Des rumeurs uniquement, à ce stade, certainement soulevées par l’ampleur des révélations affligeantes sur la préparation du programme Aston - Honda. Vendredi, Adrian Newey a reconnu qu’Aston Martin n’avait découvert qu’en novembre qu’une grande partie des ingénieurs expérimentés de Honda n’était finalement pas revenue lorsque le constructeur a relancé son programme F1.
Une révélation qui laisse perplexe Timo Glock.
"Pourquoi Aston Martin n’a-t-elle réalisé qu’en novembre que de nombreux ingénieurs expérimentés ne travaillaient plus dans le programme F1 de Honda ? Pourquoi Aston Martin ne l’a-t-elle pas détecté ?"
"Honnêtement, je ne peux pas comprendre."
Même le PDG de la Formule 1, Stefano Domenicali, a admis avoir été surpris.
"Je ne vais pas mentir. J’ai été surpris par cette situation."
Honda contraint de gérer l’urgence
Du côté de Honda, la priorité est désormais de survivre au week-end avec les moyens disponibles. Le président de Honda Racing, Koji Watanabe, a confirmé aux médias que l’équipe devait toujours composer avec les deux batteries restantes dans les voitures.
À la question de savoir ce qui se passerait si ces deux batteries devenaient inutilisables, sa réponse a été directe.
"L’équipe serait alors incapable de rouler. Nous ne pouvons pas transporter des batteries en urgence, donc nous allons nous battre avec ce que nous avons. Elles ont survécu à ce samedi même si nous avons eu un autre problème avec le moteur thermique cette fois du côté de Lance."
Honda envisage en tout cas de limiter l’utilisation de certains systèmes pour préserver le matériel.

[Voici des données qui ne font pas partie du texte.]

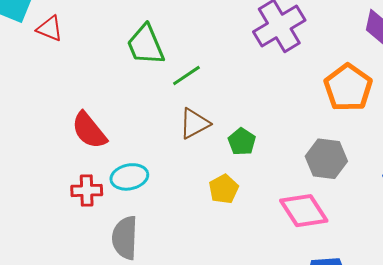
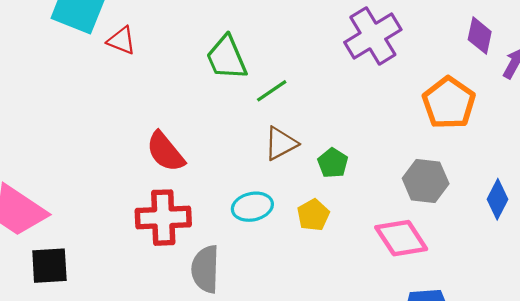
cyan ellipse: (129, 177) -> (252, 207), moved
red cross: (87, 190) -> (163, 218), size x1.6

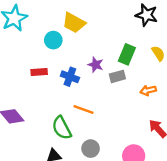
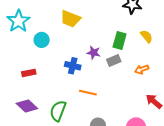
cyan circle: (53, 40) -> (42, 40), moved
red rectangle: (39, 72) -> (29, 73), moved
green semicircle: (62, 128) -> (58, 111), moved, turned 55

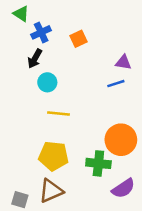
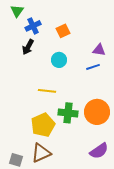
green triangle: (21, 14) -> (17, 11), turned 32
cyan circle: (47, 82) -> (59, 60), moved
yellow pentagon: (54, 156) -> (43, 125), turned -30
green cross: (98, 163) -> (68, 113), moved

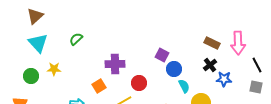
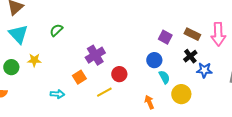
purple square: (162, 55) -> (165, 37), moved
purple cross: (115, 64) -> (95, 55), turned -30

"Nous allons surveiller attentivement les données et nous pourrions imposer des restrictions d’utilisation si nécessaire."
Interrogé sur sa discussion avec Lawrence Stroll vendredi soir, Watanabe a insisté sur la priorité actuelle, ne répondant pas aux rumeurs de vives tensions entre les deux camps.
"Ce qui est important pour nous en ce moment, c’est de surmonter les problèmes qui se présentent à nous. Tant que nous n’aurons pas résolu le problème de vibrations, nous ne pourrons pas passer à l’étape suivante qui consiste à confirmer les performances."
"Si nous n’identifions pas d’abord la cause des vibrations, peu importe le nombre d’évolutions que nous apporterons, cela n’aura aucun sens."
Tout n’est cependant pas totalement négatif. L’ingénieur en chef de Honda, Shintaro Orihara, affirme que certaines mesures testées à l’usine de Sakura semblent porter leurs fruits. Selon les analyses, les vibrations auraient déjà nettement diminué.
Une crise jugée inimaginable
Ambassadeur de Ferrari et consultant pour Sky Italia, Marc Gené s’est montré bien plus sévère dans son analyse.
"La crise d’Aston Martin est une situation impensable, inimaginable. C’est quelque chose que l’on ne pourrait même pas imaginer dans le pire des films."
De son côté, l’ancien pilote de F1 et ambassadeur d’Aston Martin Pedro de la Rosa a adopté un ton plus mesuré, tout en reconnaissant la gravité du problème.
"C’est une mauvaise situation, mais personne ne devrait penser que cela va durer toute la saison."
"Il y a un problème de fiabilité lié aux vibrations. Ensuite, l’autre Everest sera d’améliorer les performances du moteur et du châssis. Les vibrations ne sont pas le seul problème : c’est une course au développement."
"Nous commençons à peine maintenant, et nous découvrons les problèmes juste avant la première course, et maintenant que nous sommes pris la main dans le sac il faut la sortir."